Relation between Driving Style and Precipitation Type

In [37]:
# train.precipitation_type
driving_prec_veh = train.groupby(['DrivingStyle','precipitation_type']).size().to_frame()
driving_prec_veh = driving_prec_veh.reset_index()
driving_prec_veh.columns = ['DrivingStyle','precipitation_type','Count']
In [38]:
trace1 = go.Bar(x = driving_prec_veh.precipitation_type[driving_prec_veh.DrivingStyle=='1'],
               y = driving_prec_veh.Count[driving_prec_veh.DrivingStyle=='1'],
                text = driving_prec_veh.Count[driving_prec_veh.DrivingStyle=='1'],
                textposition = 'auto',
               name = 'Aggressive')
trace2 = go.Bar(x = driving_prec_veh.precipitation_type[driving_prec_veh.DrivingStyle=='2'],
               y = driving_prec_veh.Count[driving_prec_veh.DrivingStyle=='2'],
                text = driving_prec_veh.Count[driving_prec_veh.DrivingStyle=='3'],
                textposition = 'auto',
               name = 'Normal')

trace3 = go.Bar(x = driving_prec_veh.precipitation_type[driving_prec_veh.DrivingStyle=='3'],
               y = driving_prec_veh.Count[driving_prec_veh.DrivingStyle=='3'],
                text = driving_prec_veh.Count[driving_prec_veh.DrivingStyle=='3'],
                textposition = 'auto',
               name = 'Vague')

data = [trace1, trace2, trace3]
layout = go.Layout(width = 1000,
#                    barmode='stack',
                   height = 600,title = 'Driving Style with Precipitation Type',
                  xaxis =  dict(title = 'Precipitation Type'),
                   yaxis =  dict(title = 'Counts',range=[0, driving_prec_veh.Count.max()+10]))
fig = go.Figure(data=data, layout=layout)
iplot(fig)

Observation:

Some people drive aggressively inspite of rain and snow

In [39]:
Driving_Road_Condition = train.groupby(['DrivingStyle','road_condition']).size().to_frame()
Driving_Road_Condition = Driving_Road_Condition.reset_index()
Driving_Road_Condition.columns = ['DrivingStyle','road_condition','Count']
In [40]:
trace1 = go.Bar(x = Driving_Road_Condition.road_condition[Driving_Road_Condition.DrivingStyle=='1'],
           y = Driving_Road_Condition.Count[Driving_Road_Condition.DrivingStyle=='1'],
            text = Driving_Road_Condition.Count[Driving_Road_Condition.DrivingStyle=='1'],
            textposition = 'auto',
           name = 'Aggresive')
trace2 = go.Bar(x = Driving_Road_Condition.road_condition[Driving_Road_Condition.DrivingStyle=='2'],
               y = Driving_Road_Condition.Count[Driving_Road_Condition.DrivingStyle=='2'],
                text = Driving_Road_Condition.Count[Driving_Road_Condition.DrivingStyle=='2'],
                textposition = 'auto',
               name = 'Normal')

trace3 = go.Bar(x = Driving_Road_Condition.road_condition[Driving_Road_Condition.DrivingStyle=='3'],
               y = Driving_Road_Condition.Count[Driving_Road_Condition.DrivingStyle=='3'],
                text = Driving_Road_Condition.Count[Driving_Road_Condition.DrivingStyle=='3'],
                textposition = 'auto',
               name = 'Vague')

ROWS:

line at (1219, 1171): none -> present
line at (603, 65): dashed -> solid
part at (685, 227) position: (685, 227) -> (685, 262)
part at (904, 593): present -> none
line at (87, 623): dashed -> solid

TASK LIST:
#1 Answer these about the driving-style notebook:
(a) What title does the chart layout set?
(b) What does the observation say about some people's driving?
(c) Which three column names does Driving_Road_Condition get?
#2 Duplicate everything in the driving-style notebook from "Relation between Driving" down to "driving_prec_veh = driving_prec_veh.reset_index()".

TASK RESPONSES:
#1
(a) Driving Style with Precipitation Type
(b) Some people drive aggressively in spite of rain and snow.
(c) DrivingStyle, road_condition, and Count

#2
Relation between Driving Style and Precipitation Type

In [37]:
# train.precipitation_type
driving_prec_veh = train.groupby(['DrivingStyle','precipitation_type']).size().to_frame()
driving_prec_veh = driving_prec_veh.reset_index()